Ray of Light: January Private Sector Jobs Fell Just 22,000

More progress on the U.S. employment front, as the private sector cut just 22,000 jobs in January, according to data compiled in the ADP National Employment Report. That follows a revised loss of just 61,000 jobs in December, down from the previously released 84,000.

What's more, January's drop was the smallest decline in private employment since payrolls started falling in February 2008, or two months after the recession started. A Bloomberg News economists survey had expected private employers to cut 30,000 jobs in January.Separately, private placement firm Challenger, Gray & Christmas said planned layoff announcements by U.S. employers increased 59% to 71,482 in January -- a five-month high and up from 45,094 in December, CNNMoney.com reported Wednesday. Worrisome as it is, at least that's still a substantial decline from the 241,749 cuts announced in January 2009.

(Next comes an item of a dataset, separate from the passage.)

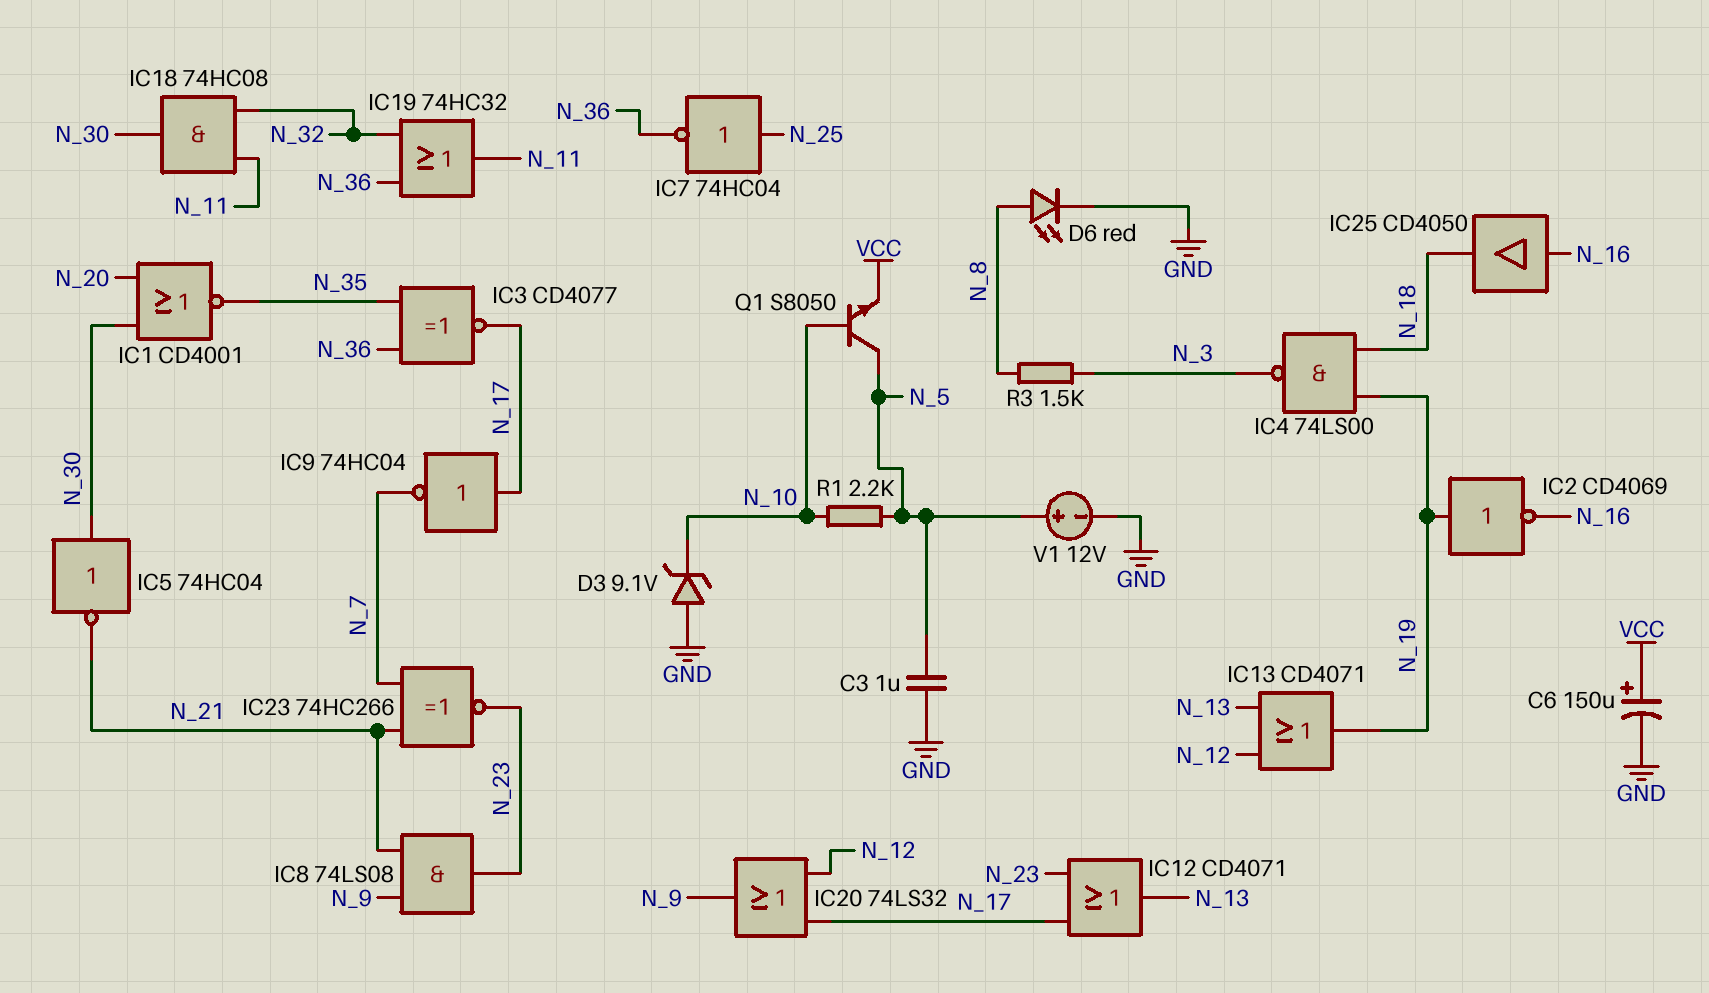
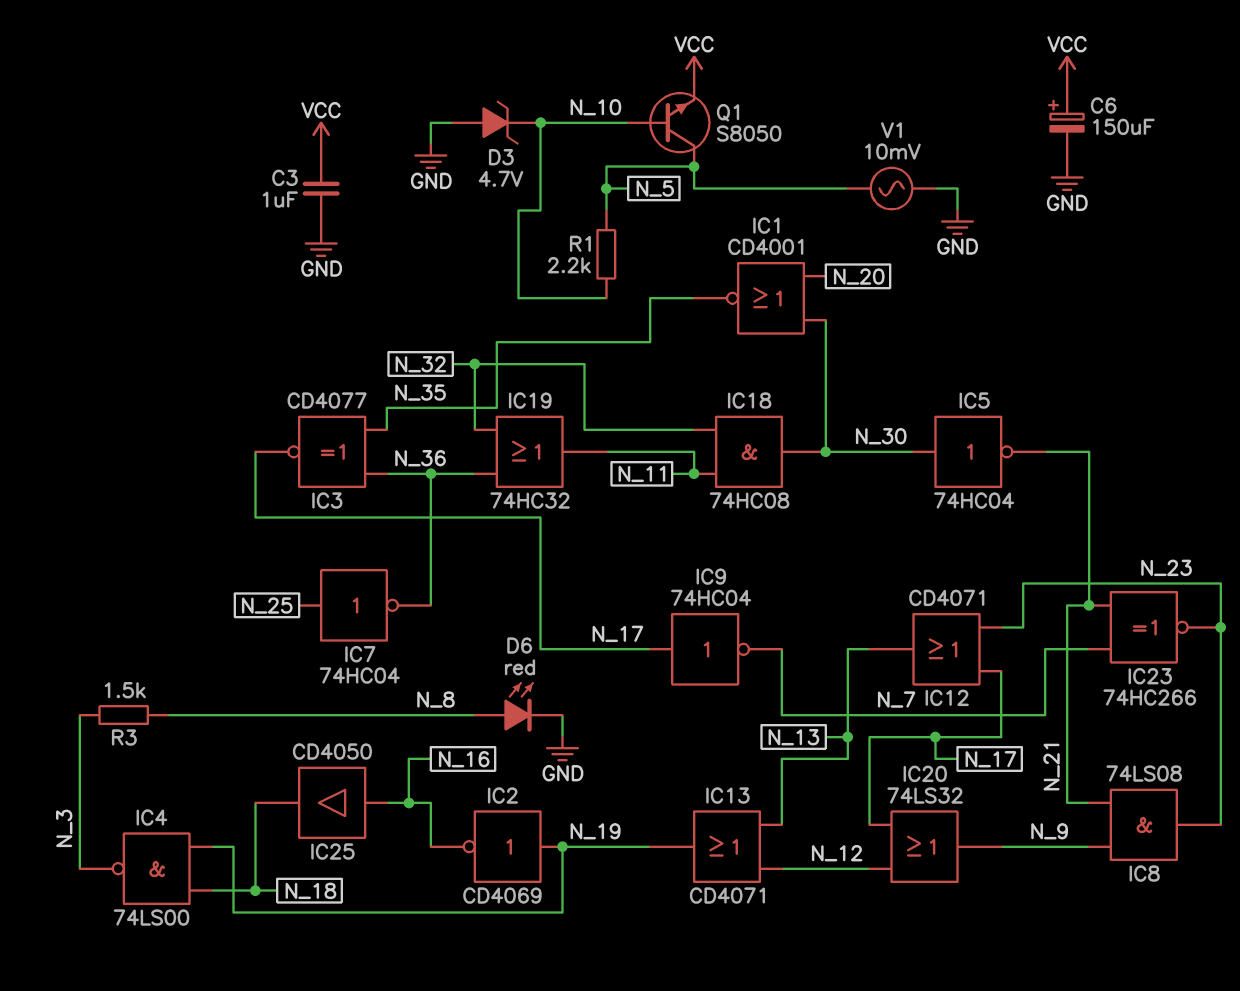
C3: 1uF (GND, N_5) -> 1uF (GND, VCC)
D3: zener 9.1V (A GND, K N_10) -> zener 4.7V (A GND, K N_10)
V1: 12V (plus N_5, minus GND) -> AC 10mV (GND, N_5)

Midsize Companies Added Jobs

ADP reported that the job loss totals in January by business size were: 19,000 among large companies, and 12,000 among small ones. However, employment increased 9,000 in midsize businesses.

Further, the services sector continued to rebound in January, adding 38,000 jobs. However, that was not large enough to offset continued losses in the goods-producing sector, which shed 60,000 jobs. Manufacturing lost 25,000 positions in that category. The construction sector lost 37,000 jobs, its 36th consecutive monthly decline, and brought total construction jobs lost since the January 2007 peak to 1.804 million. Financial services eliminated 16,000 positions.

Investors should monitor monthly job reports because job creation is positively correlated with corporate revenue and earning gains. And as corporate earnings go, so goes the U.S. stock market.

Job creation also is the key to consumption, the spending that helps drive U.S. GDP. However, given a decade of overconsumption and stagnant incomes in many job classifications, few economists expect consumption patterns to return to the home equity/refinance-distorted, cash-flush years of the housing bubble. Nevertheless, many economists do expect both consumer spending and business investment to trend slightly higher in the quarters ahead.

The Trend Is Key

Overall, ADP's January private sector jobs report is encouraging for two reasons. First, the decline in layoffs continues: The trend remains toward eventual, net monthly job gains in the private sector.

Second, and equally significant, midsize business added positions in January -- the first increase in that category in two years. To be sure, the 9,000-job increase was modest, but again, the trend is the key. It appears that cuts at smaller firms have bottomed, and some are starting to hire, a welcome sight.